++++ TASK INPUTS
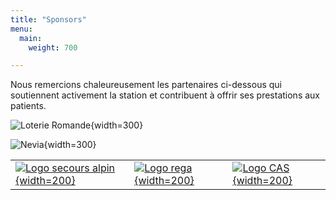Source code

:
 ```yaml
---
title: "Sponsors"
menu:
  main:
    weight: 700

---
```

Nous remercions chaleureusement les partenaires ci-dessous qui soutiennent activement la station et contribuent à offrir ses prestations aux patients.

![Loterie Romande](/loro-logobeneficiaires-rvb.jpg){width=300}
 

![Nevia](/nevia_logo.png){width=300}


| | | |
|-|-|-|
|[![Logo secours alpin](/logo_ars_fr.svg){width=200}](https://www.secoursalpin.ch/)|[![Logo rega](/logo_rega.svg){width=200}](https://www.rega.ch/)|[![Logo CAS](/logo_cas.svg){width=200}](https://www.sac-cas.ch/)|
++++++++
TASK OBJECTIVE:
Reproduce the entries above exactly, though not their pictures.

WRITTEN REPLY:
Source code

:
 ```yaml
---
title: "Sponsors"
menu:
  main:
    weight: 700

---
```

Nous remercions chaleureusement les partenaires ci-dessous qui soutiennent activement la station et contribuent à offrir ses prestations aux patients.

![Loterie Romande](/loro-logobeneficiaires-rvb.jpg){width=300}
 

![Nevia](/nevia_logo.png){width=300}


| | | |
|-|-|-|
|[![Logo secours alpin](/logo_ars_fr.svg){width=200}](https://www.secoursalpin.ch/)|[![Logo rega](/logo_rega.svg){width=200}](https://www.rega.ch/)|[![Logo CAS](/logo_cas.svg){width=200}](https://www.sac-cas.ch/)|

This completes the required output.